Work instructions | In the material below, how many lines contain "buildout"? Answer with the number alone.

Source material |

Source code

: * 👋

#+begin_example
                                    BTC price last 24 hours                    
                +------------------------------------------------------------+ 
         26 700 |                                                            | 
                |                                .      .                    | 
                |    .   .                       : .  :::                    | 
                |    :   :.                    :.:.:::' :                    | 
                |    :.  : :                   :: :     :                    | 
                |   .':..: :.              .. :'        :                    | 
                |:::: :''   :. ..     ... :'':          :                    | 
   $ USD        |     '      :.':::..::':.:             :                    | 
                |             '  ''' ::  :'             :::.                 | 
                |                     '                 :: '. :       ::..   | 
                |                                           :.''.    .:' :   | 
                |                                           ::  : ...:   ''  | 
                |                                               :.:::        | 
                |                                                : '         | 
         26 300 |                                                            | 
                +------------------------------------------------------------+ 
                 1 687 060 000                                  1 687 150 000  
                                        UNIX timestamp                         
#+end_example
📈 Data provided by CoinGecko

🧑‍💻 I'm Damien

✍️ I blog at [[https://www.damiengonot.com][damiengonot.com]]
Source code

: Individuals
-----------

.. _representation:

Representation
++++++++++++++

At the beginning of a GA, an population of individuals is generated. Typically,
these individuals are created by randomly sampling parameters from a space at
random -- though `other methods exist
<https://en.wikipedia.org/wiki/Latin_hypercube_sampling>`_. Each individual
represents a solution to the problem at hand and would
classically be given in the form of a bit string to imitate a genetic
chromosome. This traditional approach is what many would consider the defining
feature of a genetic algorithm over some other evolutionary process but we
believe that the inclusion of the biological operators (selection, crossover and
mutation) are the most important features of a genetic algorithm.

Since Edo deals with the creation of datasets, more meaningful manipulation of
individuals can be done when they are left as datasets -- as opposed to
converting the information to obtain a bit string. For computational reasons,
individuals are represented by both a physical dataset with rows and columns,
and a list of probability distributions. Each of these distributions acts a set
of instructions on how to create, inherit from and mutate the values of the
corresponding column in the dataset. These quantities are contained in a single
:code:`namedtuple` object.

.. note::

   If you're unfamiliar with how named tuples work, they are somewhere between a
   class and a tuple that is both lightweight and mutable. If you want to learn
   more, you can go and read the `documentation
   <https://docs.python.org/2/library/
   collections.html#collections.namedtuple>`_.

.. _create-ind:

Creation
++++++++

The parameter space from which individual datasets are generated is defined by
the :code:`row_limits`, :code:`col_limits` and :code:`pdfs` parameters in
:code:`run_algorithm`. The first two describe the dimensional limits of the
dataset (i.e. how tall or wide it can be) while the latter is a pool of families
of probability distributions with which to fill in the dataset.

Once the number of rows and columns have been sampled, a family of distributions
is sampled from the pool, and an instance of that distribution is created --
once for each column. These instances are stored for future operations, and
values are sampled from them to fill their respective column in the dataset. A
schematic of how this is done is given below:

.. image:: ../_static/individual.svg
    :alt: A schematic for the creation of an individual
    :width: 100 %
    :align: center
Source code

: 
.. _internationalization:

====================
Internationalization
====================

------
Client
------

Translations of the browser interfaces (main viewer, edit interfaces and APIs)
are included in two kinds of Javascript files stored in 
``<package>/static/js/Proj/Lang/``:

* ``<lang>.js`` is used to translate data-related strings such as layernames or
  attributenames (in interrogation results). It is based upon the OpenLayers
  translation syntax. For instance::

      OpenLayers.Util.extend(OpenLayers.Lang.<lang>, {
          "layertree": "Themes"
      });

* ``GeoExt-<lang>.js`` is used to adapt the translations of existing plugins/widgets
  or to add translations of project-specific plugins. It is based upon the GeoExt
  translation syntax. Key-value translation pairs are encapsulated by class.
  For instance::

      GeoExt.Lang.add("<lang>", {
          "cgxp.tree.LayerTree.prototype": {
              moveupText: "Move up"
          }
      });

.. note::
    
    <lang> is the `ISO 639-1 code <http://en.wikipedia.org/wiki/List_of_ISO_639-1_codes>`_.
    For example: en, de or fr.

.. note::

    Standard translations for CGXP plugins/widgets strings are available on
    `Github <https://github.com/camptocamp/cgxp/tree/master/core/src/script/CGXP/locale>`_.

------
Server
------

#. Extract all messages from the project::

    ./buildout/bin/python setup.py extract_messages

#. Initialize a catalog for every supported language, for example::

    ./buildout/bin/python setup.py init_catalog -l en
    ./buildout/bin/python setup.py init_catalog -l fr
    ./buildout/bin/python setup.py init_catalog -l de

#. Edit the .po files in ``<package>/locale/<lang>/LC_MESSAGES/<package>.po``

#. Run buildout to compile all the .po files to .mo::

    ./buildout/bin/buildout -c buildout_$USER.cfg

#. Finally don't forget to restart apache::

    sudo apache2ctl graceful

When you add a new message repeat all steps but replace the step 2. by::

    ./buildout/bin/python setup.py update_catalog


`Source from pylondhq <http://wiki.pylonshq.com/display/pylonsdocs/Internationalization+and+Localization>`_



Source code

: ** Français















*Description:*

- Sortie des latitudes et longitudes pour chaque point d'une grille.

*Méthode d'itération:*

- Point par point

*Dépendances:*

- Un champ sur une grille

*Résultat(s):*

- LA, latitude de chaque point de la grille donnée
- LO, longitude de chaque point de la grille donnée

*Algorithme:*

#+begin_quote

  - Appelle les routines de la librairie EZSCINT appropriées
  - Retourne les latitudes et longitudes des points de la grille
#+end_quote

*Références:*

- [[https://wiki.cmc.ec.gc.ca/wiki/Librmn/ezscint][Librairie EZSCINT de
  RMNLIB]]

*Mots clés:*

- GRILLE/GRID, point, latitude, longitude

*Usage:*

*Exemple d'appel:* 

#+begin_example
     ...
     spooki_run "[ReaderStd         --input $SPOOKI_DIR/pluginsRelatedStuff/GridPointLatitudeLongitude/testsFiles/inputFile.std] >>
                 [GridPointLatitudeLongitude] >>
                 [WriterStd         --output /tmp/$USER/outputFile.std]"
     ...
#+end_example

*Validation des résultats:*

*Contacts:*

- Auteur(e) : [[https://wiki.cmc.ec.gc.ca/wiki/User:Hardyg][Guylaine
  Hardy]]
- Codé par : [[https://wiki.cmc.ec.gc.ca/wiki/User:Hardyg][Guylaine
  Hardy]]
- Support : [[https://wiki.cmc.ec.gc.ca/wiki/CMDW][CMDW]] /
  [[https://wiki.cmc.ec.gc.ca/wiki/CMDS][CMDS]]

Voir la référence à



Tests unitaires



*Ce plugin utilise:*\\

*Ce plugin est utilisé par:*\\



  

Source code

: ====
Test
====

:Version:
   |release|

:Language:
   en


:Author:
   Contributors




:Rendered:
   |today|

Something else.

Answer to the problem | 7